Alpine vistas give way to new roads cut into mountainsides as RAD men labor with jackhammers. "Labor is the greatest badge of nobility," asserts the Nazi narrator, "in a society of maximum productivity" RAD men are seen marching with polished spades at the annual Nurnberg Party Congress, followed by Hitler's own black-coated SS guard, the Leibstandarte/ Lifeguard unit.
The final film---An Army is Formed---was directed in 1936 by Marc Roland, and begins with the text of the March 16, 1935 Heldengedenktag/Heroes Memorial Day military draft decree by Hitler, and the reintroduction of the new Reich War Flag, designed by Albert Speer.

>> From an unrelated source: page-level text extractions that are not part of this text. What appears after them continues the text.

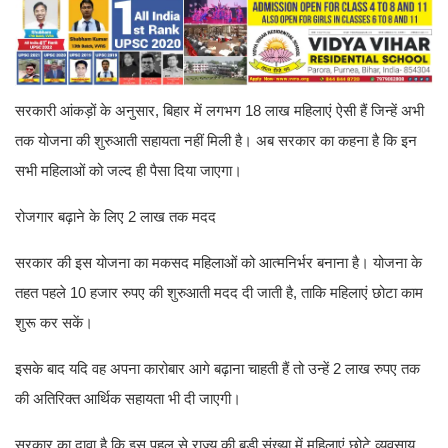
सरकारी आंकड़ों के अनुसार, बिहार में लगभग 18 लाख महिलाएं ऐसी हैं जिन्हें अभी
तक योजना की शुरुआती सहायता नहीं मिली है। अब सरकार का कहना है कि इन
सभी महिलाओं को जल्द ही पैसा दिया जाएगा।
रोजगार बढ़ाने के लिए 2 लाख तक मदद
सरकार की इस योजना का मकसद महिलाओं को आत्मनिर्भर बनाना है। योजना के
तहत पहले 10 हजार रुपए की शुरुआती मदद दी जाती है, ताकि महिलाएं छोटा काम
शुरू कर सकें।
इसके बाद यदि वह अपना कारोबार आगे बढ़ाना चाहती हैं तो उन्हें 2 लाख रुपए तक
की अतिरिक्त आर्थिक सहायता भी दी जाएगी।
सरकार का दावा है कि इस पहल से राज्य की बड़ी संख्या में महिलाएं छोटे व्यवसाय,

As soldiers fill the screen, we see German cavalrymen trotting their horses over cobblestones, artillery towed by caissons, and a bugle announcing morning wake-up call at a town's military barracks.
As soldiers suit up for maneuvers, horses are saddled in the nearby barns by their grooms, all before dawn. Ammo clips are inserted into leather pouches, and a non-com intones, "The company is ready to march." The troops goosestep out of town and into the newly occupied Rhineland, all to the tune of the ancient march, Prussia's Glory.
The film concludes as both Cologne and Koblenz are occupied, followed by a nighttime torch-lit parade before Hitler and his associates Goring and Dr. Gobbels, all gathered on the new balcony built by Speer on the Old Reich Chancellery in Berlin. SA, SS, and NSKK troops stomp by in triumphant parade.